Why she does it: "Probably what we do best is connect people with like ideas. ... We fancy ourselves as people who can have a little more freedom probably than a corporate journalist. We don't have an editor who says we have to balance the story. It isn't necessarily about being fair and balanced. I feel like I'm digging for the truth."
Why Democrats appear to be more active bloggers: "Unfortunately it's easier to rant than to rave," says Phil Noble of PoliticsOnline, himself a Democrat. "We've seen Internet activism organized and directed more effectively against things and candidates than for."
Name: Thomas Ravenel, 44.
Running for: S.C. state treasurer.
Internet niche: MySpace.
What it says about him: He's single (but in a relationship), straight, has an athletic build and is a Leo. It also has his platform and brief bio.
How it differs from his official Web site: "It's a little hipper."
Why he does it: "We want to stay ahead of the curve. I think South Carolina, in its policies and adherence to the status quo ... is one reason we're behind the other 49 states. I'm all about new approaches."
What the site has done for him: It's helped recruit new volunteers. Two of his county campaign chairmen were people who signed up as "friends."

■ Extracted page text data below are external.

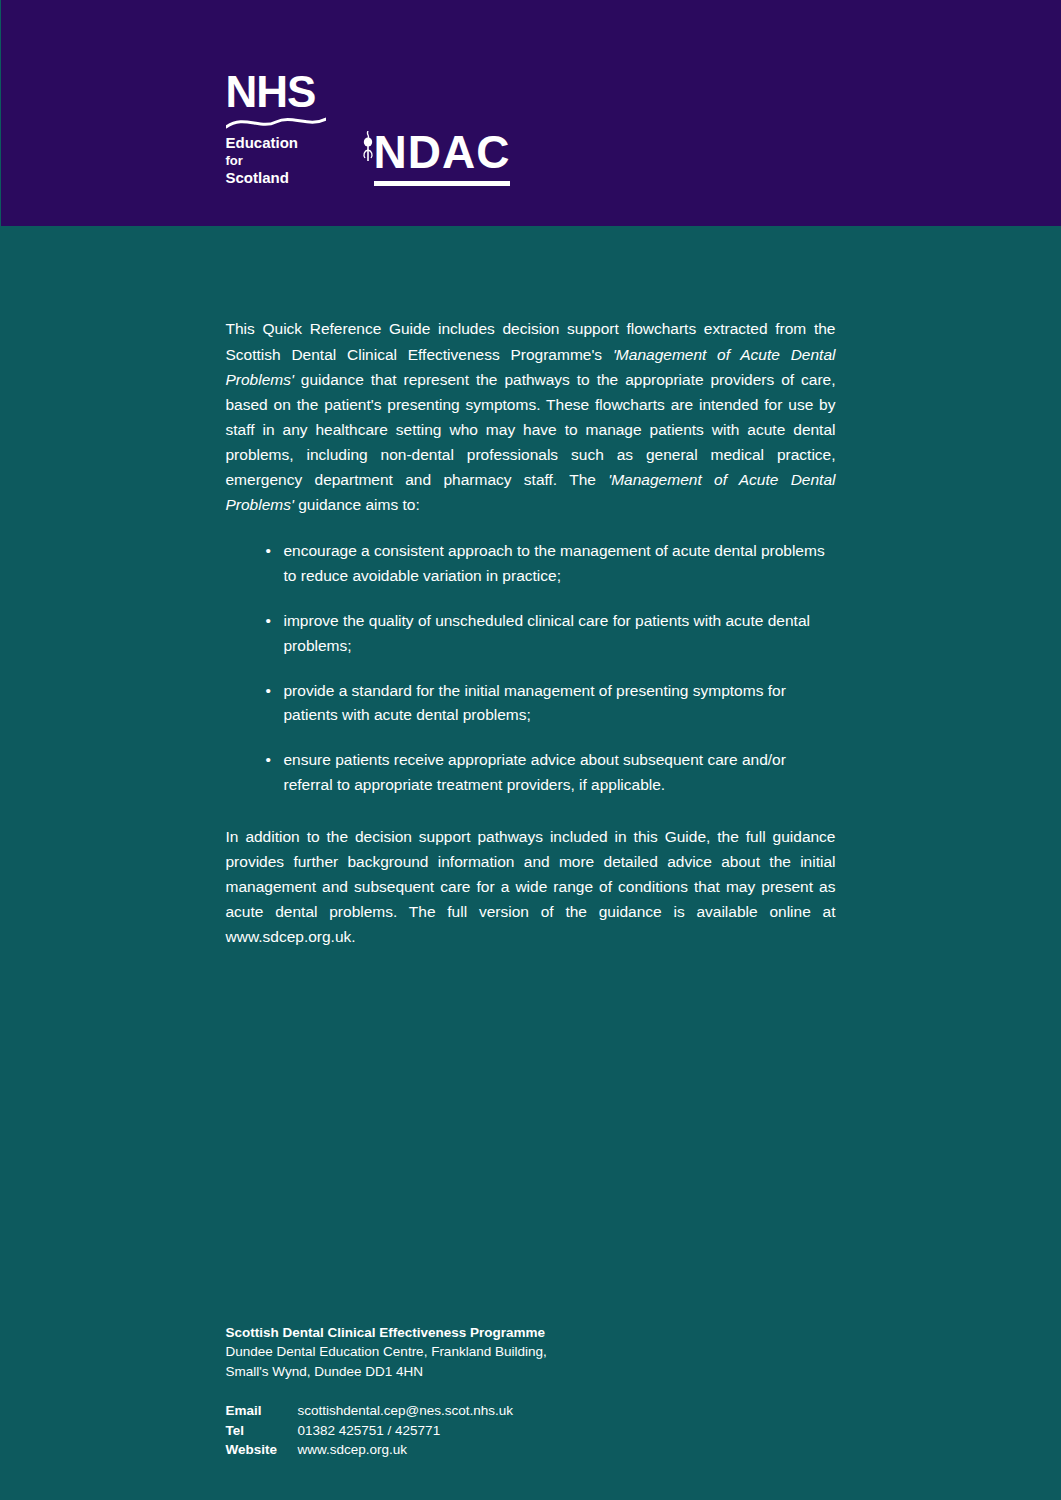NHS Education
for
Scotland
NDAC
This Quick Reference Guide includes decision support flowcharts extracted from the Scottish Dental Clinical Effectiveness Programme's 'Management of Acute Dental Problems' guidance that represent the pathways to the appropriate providers of care, based on the patient's presenting symptoms. These flowcharts are intended for use by staff in any healthcare setting who may have to manage patients with acute dental problems, including non-dental professionals such as general medical practice, emergency department and pharmacy staff. The 'Management of Acute Dental Problems' guidance aims to:
encourage a consistent approach to the management of acute dental problems to reduce avoidable variation in practice;
improve the quality of unscheduled clinical care for patients with acute dental problems;
provide a standard for the initial management of presenting symptoms for patients with acute dental problems;
ensure patients receive appropriate advice about subsequent care and/or referral to appropriate treatment providers, if applicable.
In addition to the decision support pathways included in this Guide, the full guidance provides further background information and more detailed advice about the initial management and subsequent care for a wide range of conditions that may present as acute dental problems. The full version of the guidance is available online at www.sdcep.org.uk.
Scottish Dental Clinical Effectiveness Programme
Dundee Dental Education Centre, Frankland Building,
Small's Wynd, Dundee DD1 4HN
Email scottishdental.cep@nes.scot.nhs.uk
Tel 01382 425751 / 425771
Website www.sdcep.org.uk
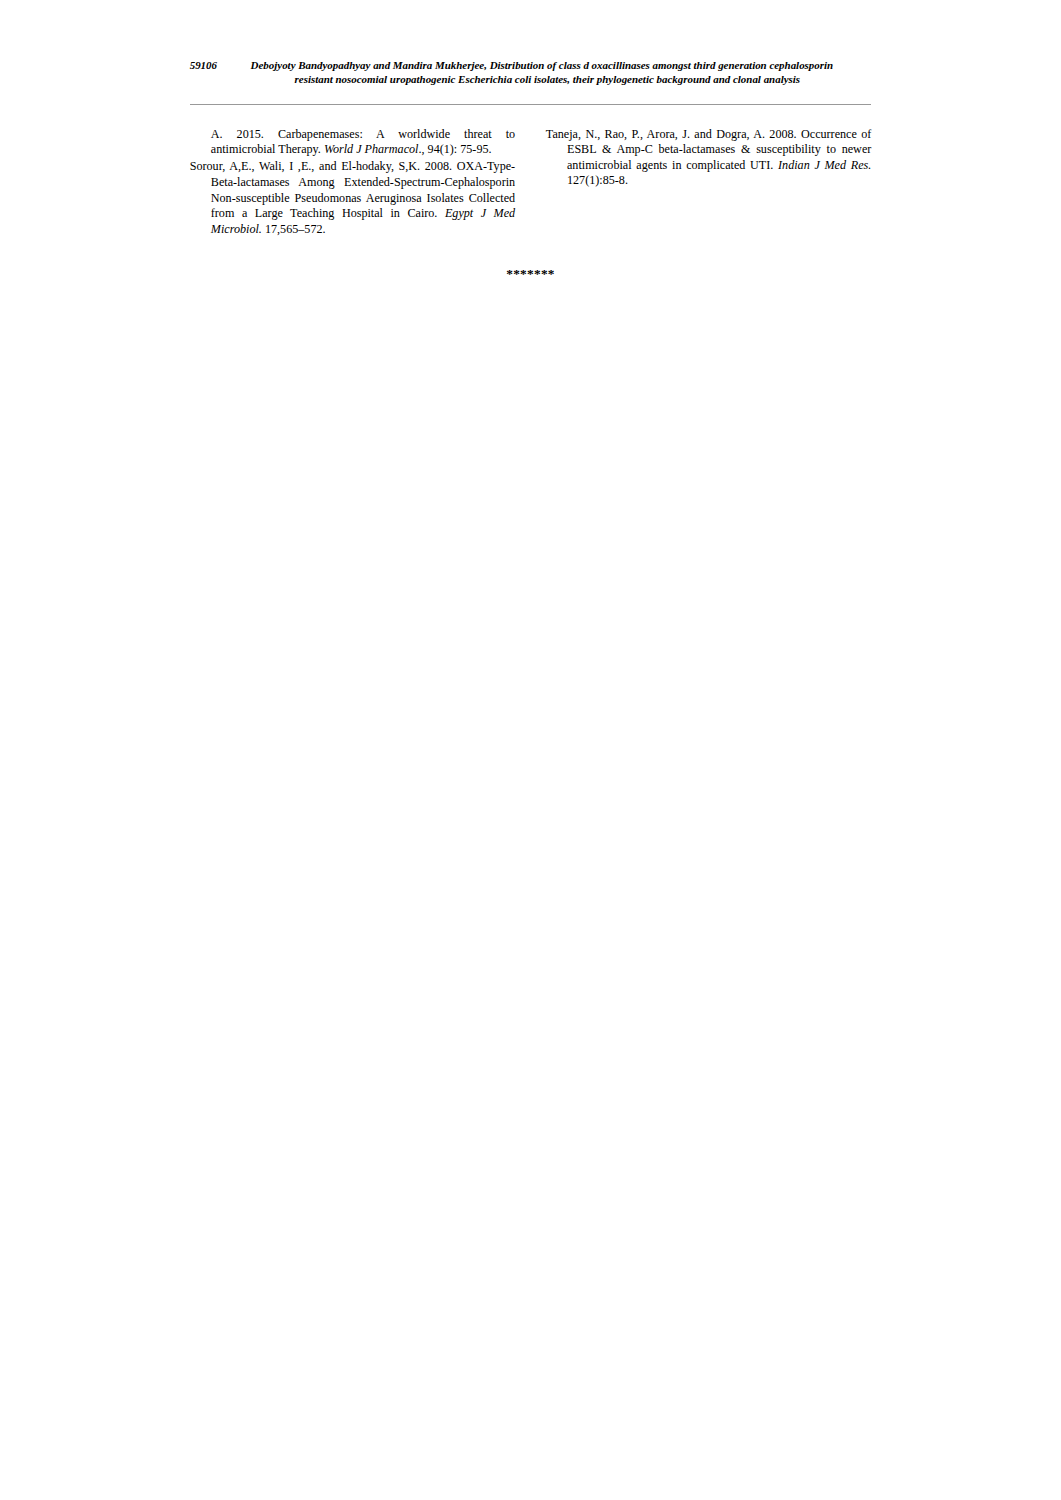59106 Debojyoty Bandyopadhyay and Mandira Mukherjee, Distribution of class d oxacillinases amongst third generation cephalosporin resistant nosocomial uropathogenic Escherichia coli isolates, their phylogenetic background and clonal analysis
A. 2015. Carbapenemases: A worldwide threat to antimicrobial Therapy. World J Pharmacol., 94(1): 75-95.
Sorour, A,E., Wali, I ,E., and El-hodaky, S,K. 2008. OXA-Type-Beta-lactamases Among Extended-Spectrum-Cephalosporin Non-susceptible Pseudomonas Aeruginosa Isolates Collected from a Large Teaching Hospital in Cairo. Egypt J Med Microbiol. 17,565–572.
Taneja, N., Rao, P., Arora, J. and Dogra, A. 2008. Occurrence of ESBL & Amp-C beta-lactamases & susceptibility to newer antimicrobial agents in complicated UTI. Indian J Med Res. 127(1):85-8.
*******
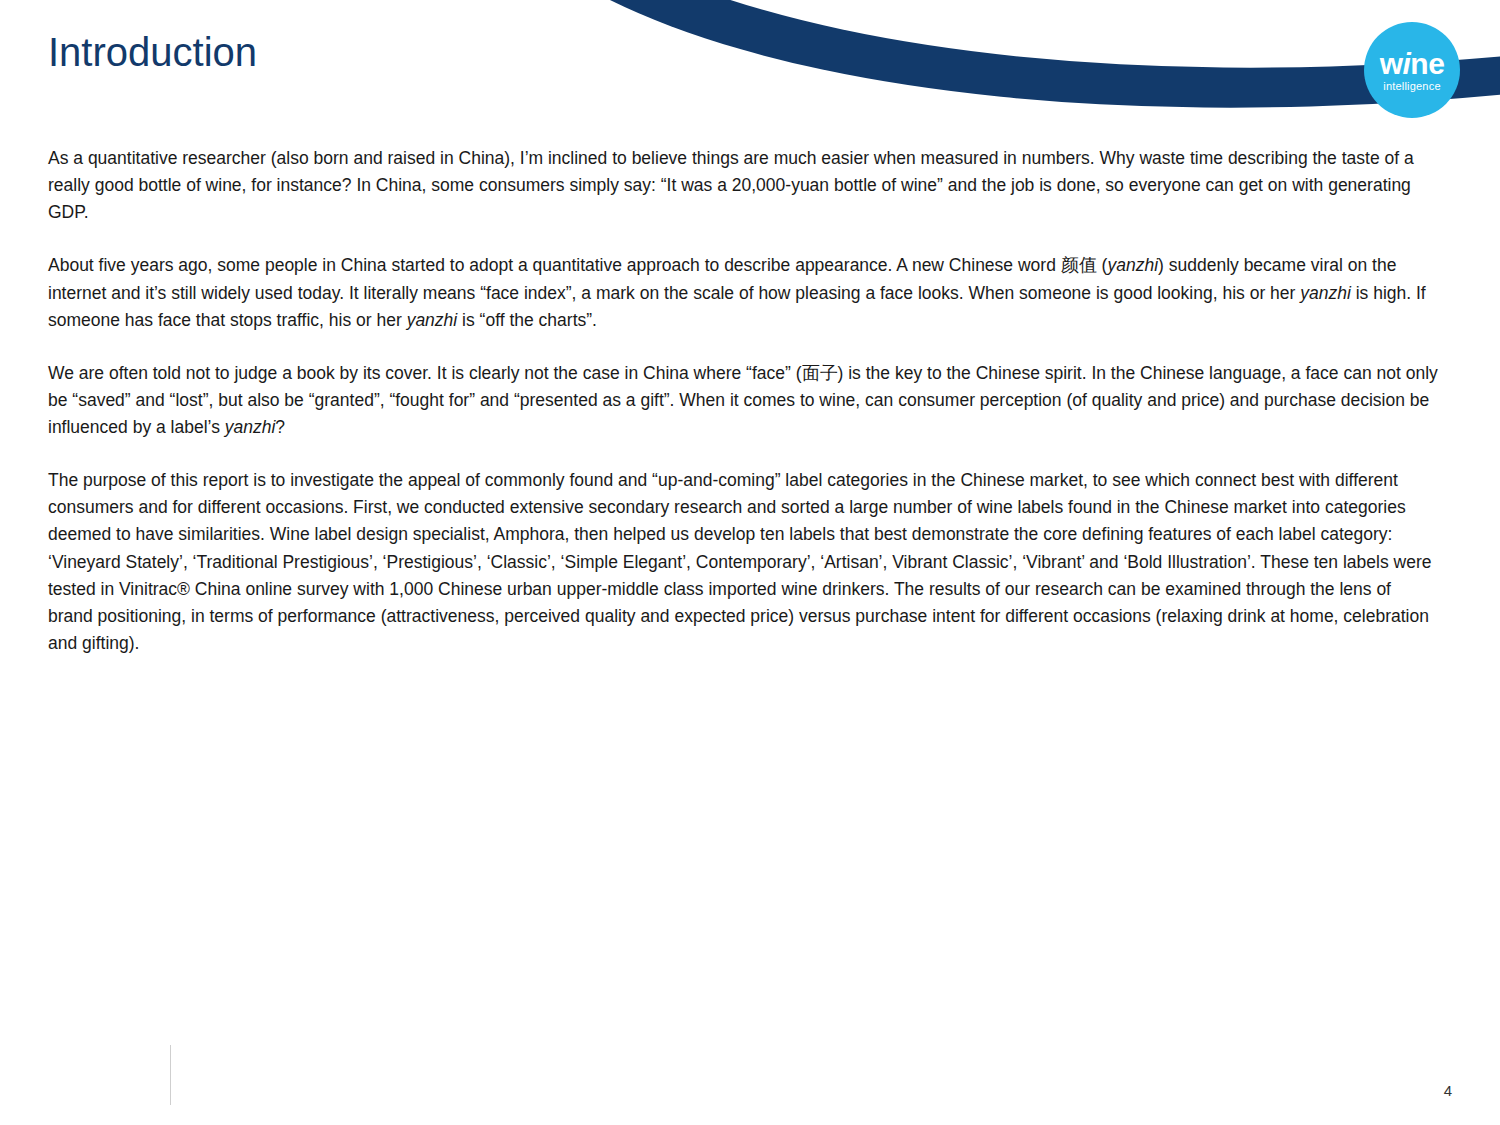wine
intelligence
Introduction
As a quantitative researcher (also born and raised in China), I’m inclined to believe things are much easier when measured in numbers. Why waste time describing the taste of a really good bottle of wine, for instance? In China, some consumers simply say: “It was a 20,000-yuan bottle of wine” and the job is done, so everyone can get on with generating GDP.
About five years ago, some people in China started to adopt a quantitative approach to describe appearance. A new Chinese word 颜值 (yanzhi) suddenly became viral on the internet and it’s still widely used today. It literally means “face index”, a mark on the scale of how pleasing a face looks. When someone is good looking, his or her yanzhi is high. If someone has face that stops traffic, his or her yanzhi is “off the charts”.
We are often told not to judge a book by its cover. It is clearly not the case in China where “face” (面子) is the key to the Chinese spirit. In the Chinese language, a face can not only be “saved” and “lost”, but also be “granted”, “fought for” and “presented as a gift”. When it comes to wine, can consumer perception (of quality and price) and purchase decision be influenced by a label’s yanzhi?
The purpose of this report is to investigate the appeal of commonly found and “up-and-coming” label categories in the Chinese market, to see which connect best with different consumers and for different occasions. First, we conducted extensive secondary research and sorted a large number of wine labels found in the Chinese market into categories deemed to have similarities. Wine label design specialist, Amphora, then helped us develop ten labels that best demonstrate the core defining features of each label category: ‘Vineyard Stately’, ‘Traditional Prestigious’, ‘Prestigious’, ‘Classic’, ‘Simple Elegant’, Contemporary’, ‘Artisan’, Vibrant Classic’, ‘Vibrant’ and ‘Bold Illustration’. These ten labels were tested in Vinitrac® China online survey with 1,000 Chinese urban upper-middle class imported wine drinkers. The results of our research can be examined through the lens of brand positioning, in terms of performance (attractiveness, perceived quality and expected price) versus purchase intent for different occasions (relaxing drink at home, celebration and gifting).
4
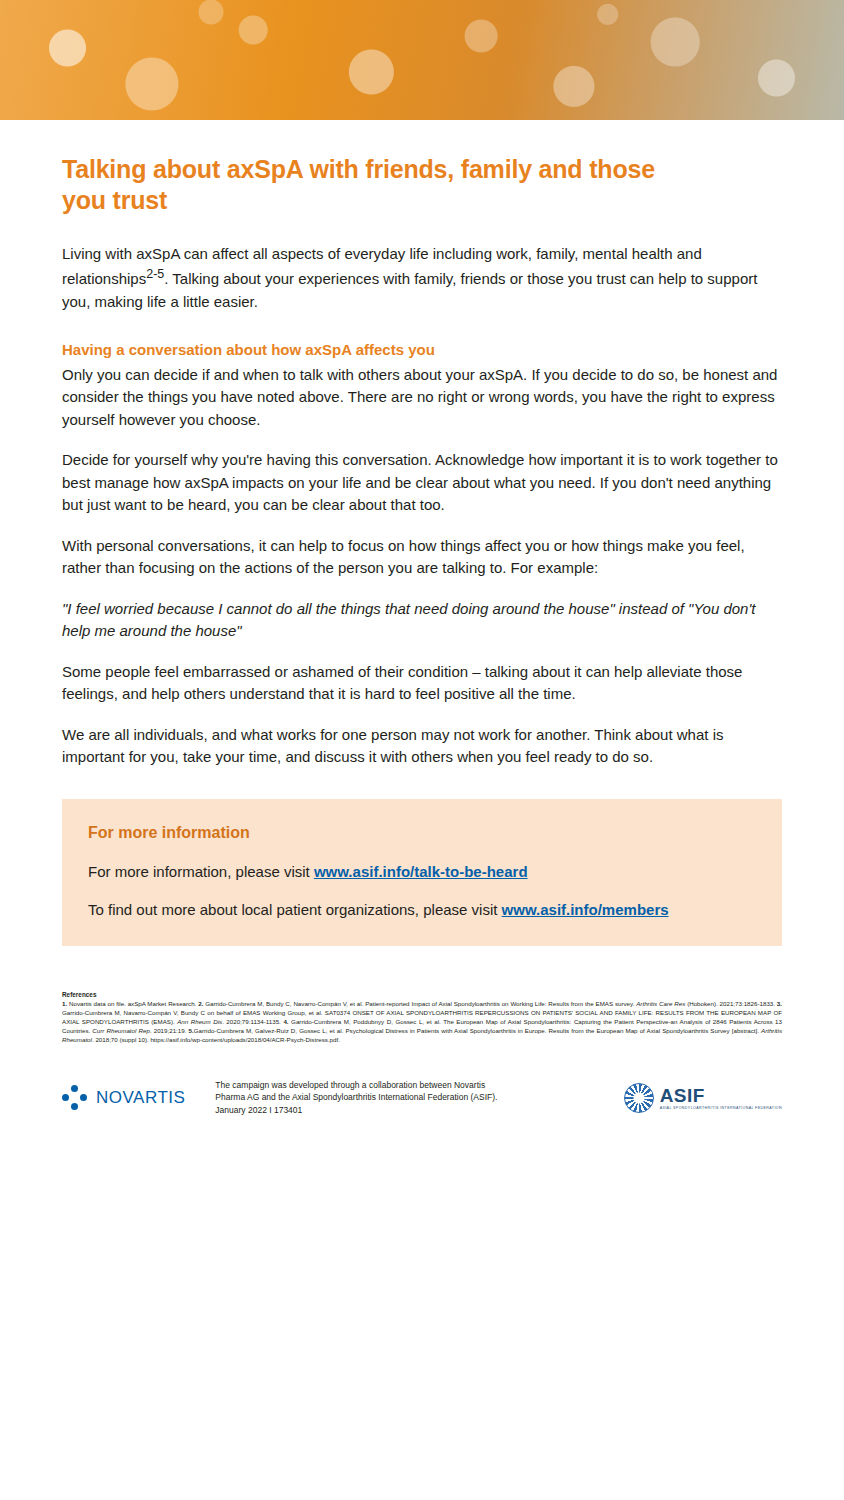Talking about axSpA with friends, family and those
you trust
Living with axSpA can affect all aspects of everyday life including work, family, mental health and relationships2-5. Talking about your experiences with family, friends or those you trust can help to support you, making life a little easier.
Having a conversation about how axSpA affects you
Only you can decide if and when to talk with others about your axSpA. If you decide to do so, be honest and consider the things you have noted above. There are no right or wrong words, you have the right to express yourself however you choose.
Decide for yourself why you're having this conversation. Acknowledge how important it is to work together to best manage how axSpA impacts on your life and be clear about what you need. If you don't need anything but just want to be heard, you can be clear about that too.
With personal conversations, it can help to focus on how things affect you or how things make you feel, rather than focusing on the actions of the person you are talking to. For example:
"I feel worried because I cannot do all the things that need doing around the house" instead of "You don't help me around the house"
Some people feel embarrassed or ashamed of their condition – talking about it can help alleviate those feelings, and help others understand that it is hard to feel positive all the time.
We are all individuals, and what works for one person may not work for another. Think about what is important for you, take your time, and discuss it with others when you feel ready to do so.
For more information
For more information, please visit www.asif.info/talk-to-be-heard
To find out more about local patient organizations, please visit www.asif.info/members
References
1. Novartis data on file. axSpA Market Research. 2. Garrido-Cumbrera M, Bundy C, Navarro-Compán V, et al. Patient-reported Impact of Axial Spondyloarthritis on Working Life: Results from the EMAS survey. Arthritis Care Res (Hoboken). 2021;73:1826-1833. 3. Garrido-Cumbrera M, Navarro-Compán V, Bundy C on behalf of EMAS Working Group, et al. SAT0374 ONSET OF AXIAL SPONDYLOARTHRITIS REPERCUSSIONS ON PATIENTS' SOCIAL AND FAMILY LIFE: RESULTS FROM THE EUROPEAN MAP OF AXIAL SPONDYLOARTHRITIS (EMAS). Ann Rheum Dis. 2020;79:1134-1135. 4. Garrido-Cumbrera M, Poddubnyy D, Gossec L, et al. The European Map of Axial Spondyloarthritis: Capturing the Patient Perspective-an Analysis of 2846 Patients Across 13 Countries. Curr Rheumatol Rep. 2019;21:19. 5. Garrido-Cumbrera M, Galvez-Ruiz D, Gossec L, et al. Psychological Distress in Patients with Axial Spondyloarthritis in Europe. Results from the European Map of Axial Spondyloarthritis Survey [abstract]. Arthritis Rheumatol. 2018;70 (suppl 10). https://asif.info/wp-content/uploads/2018/04/ACR-Psych-Distress.pdf.
NOVARTIS
The campaign was developed through a collaboration between Novartis
Pharma AG and the Axial Spondyloarthritis International Federation (ASIF).
January 2022 I 173401
ASIF
AXIAL SPONDYLOARTHRITIS INTERNATIONAL FEDERATION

People who've signed to be his "friend": As of last week, 160, including one purporting to be South Carolina football coach Steve Spurrier.
Ravenel's rules: "Friends" have to be 18 or older. No bathing suit pictures allowed.
Caught on the Net
Several politicians have felt the sting of Internet politics this year.
• In Connecticut, thousands of people saw YouTube replays of President Bush appearing to kiss U.S. Sen. Joe Lieberman during the State of the Union. In last month's Democratic primary, it was a kiss of death. Net activists helped Ned Lamont defeat Lieberman.
• At a rally in Virginia, a video camera caught Republican U.S. Sen. George Allen referring to a dark-skinned man in the crowd as "macaca." To critics the remark was racially insensitive. The resulting furor -- fed by thousands of replays on YouTube -- forced him to apologize.
• In South Carolina, Republican Lt. Gov. Andre Bauer's MySpace page included "friends" who submitted scantily clad pictures and it linked to a racy discussion group called "Matt's Mom is HOTT." The photos and link disappeared after a story about it in the Greenville News.